*ASSIGNMENT 1*
In the box office report on The Green Hornet's opening weekend, quote the passage from "Box Office Mojo" to "since the mid-1990's.".
*ASSIGNMENT 2*
Extend the box office report on The Green Hornet's opening weekend by continuing from the point where it stops.

*TEXT FOR ANALYSIS*
>>>>>

Sunday, January 16, 2011

'Green Hornet' Kicks Ass Over Holiday Weekend

Box Office Mojo
by Brandon Gray
January 16, 2011


Swooping into first with an estimated $34 million in three days, The Green Hornet added some zing to an otherwise tepid Martin Luther King, Jr. weekend, while The Dilemma was a distant second. Overall business was down around 25 percent from the same weekend last year, which featured the one-two punch of Avatar and The Book of Eli, and this is shaping up to be the least-attended MLK weekend since the mid-1990's.

The Green Hornet snared the highest-grossing opening ever for a live-action superhero comedy, topping Kick-Ass's $19.8 million in a sub-genre that usually struggles at the box office. The movie's three-day start was estimated to be slightly higher than the MLK launches of The Book of Eli last year ($32.8 million) and Paul Blart: Mall Cop in 2009 ($31.8 million). Green Hornet also broke star Seth Rogen's losing streak: his last successful picture was Pineapple Express in 2008, and it was followed by the disappointments Zack and Miri Make a Porno, Observe and Report and Funny People.

<<<<<

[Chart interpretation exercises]
>>>>>

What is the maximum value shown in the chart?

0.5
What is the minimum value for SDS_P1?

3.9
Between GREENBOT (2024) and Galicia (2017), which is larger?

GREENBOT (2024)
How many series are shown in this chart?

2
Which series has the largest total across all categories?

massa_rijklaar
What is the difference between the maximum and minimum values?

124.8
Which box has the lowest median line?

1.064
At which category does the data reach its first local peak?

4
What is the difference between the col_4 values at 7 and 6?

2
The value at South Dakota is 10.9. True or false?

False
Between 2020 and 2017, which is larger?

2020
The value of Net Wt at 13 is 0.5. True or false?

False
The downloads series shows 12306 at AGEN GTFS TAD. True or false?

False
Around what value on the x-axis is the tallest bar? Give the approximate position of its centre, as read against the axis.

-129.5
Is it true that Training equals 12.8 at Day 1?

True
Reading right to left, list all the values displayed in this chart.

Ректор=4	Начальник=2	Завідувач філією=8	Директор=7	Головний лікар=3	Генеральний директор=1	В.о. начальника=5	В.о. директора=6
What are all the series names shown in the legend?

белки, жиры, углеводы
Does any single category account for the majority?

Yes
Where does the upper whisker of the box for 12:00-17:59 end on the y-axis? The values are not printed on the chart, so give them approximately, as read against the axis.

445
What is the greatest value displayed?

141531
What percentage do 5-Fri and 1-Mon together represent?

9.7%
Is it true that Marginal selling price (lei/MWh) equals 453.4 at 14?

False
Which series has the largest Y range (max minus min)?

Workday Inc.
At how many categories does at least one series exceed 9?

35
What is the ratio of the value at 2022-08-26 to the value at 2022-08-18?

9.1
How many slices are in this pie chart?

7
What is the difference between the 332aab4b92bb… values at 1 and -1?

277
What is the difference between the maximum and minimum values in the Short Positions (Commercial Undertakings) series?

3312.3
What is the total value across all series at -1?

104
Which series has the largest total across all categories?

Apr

<<<<<

*WRITTEN REPLY 1*
Box Office Mojo
by Brandon Gray
January 16, 2011


Swooping into first with an estimated $34 million in three days, The Green Hornet added some zing to an otherwise tepid Martin Luther King, Jr. weekend, while The Dilemma was a distant second. Overall business was down around 25 percent from the same weekend last year, which featured the one-two punch of Avatar and The Book of Eli, and this is shaping up to be the least-attended MLK weekend since the mid-1990's.

*WRITTEN REPLY 2*
Distributor Sony Pictures's exit polling indicated that The Green Hornet's audience was 61 percent male and evenly split over and under 25 years old. Green Hornet played on approximately 5,700 screens at 3,584 locations, and the release included 2,704 3D venues, which accounted for 69 percent of business (62 percent at 2,530 regular 3D sites and seven percent at 174 IMAX 3D sites).

Unlike Rogen, Vince Vaughn and Kevin James were on a hot streak, but that cooled with The Dilemma. On around 3,500 screens at 2,940 locations, the comedy pulled in an estimated $17.4 million, which was low by the stars' recent standards. Vaughn's Couples Retreat and Four Christmases nearly doubled that on their first weekends, while James was last seen in the larger Grown Ups and headlined the aforementioned Paul Blart.

Distributor Universal Pictures' research indicated that 60 percent of Dilemma's audience was female and 58 percent was aged 30 years and older. Universal claimed to see As Good as It Gets, Something's Gotta Give, Spanglish and How Do You Know as good comparisons for The Dilemma. However, all four of those movies opened in December, when multiples are higher, and are not indicative of Dilemma's longterm pattern.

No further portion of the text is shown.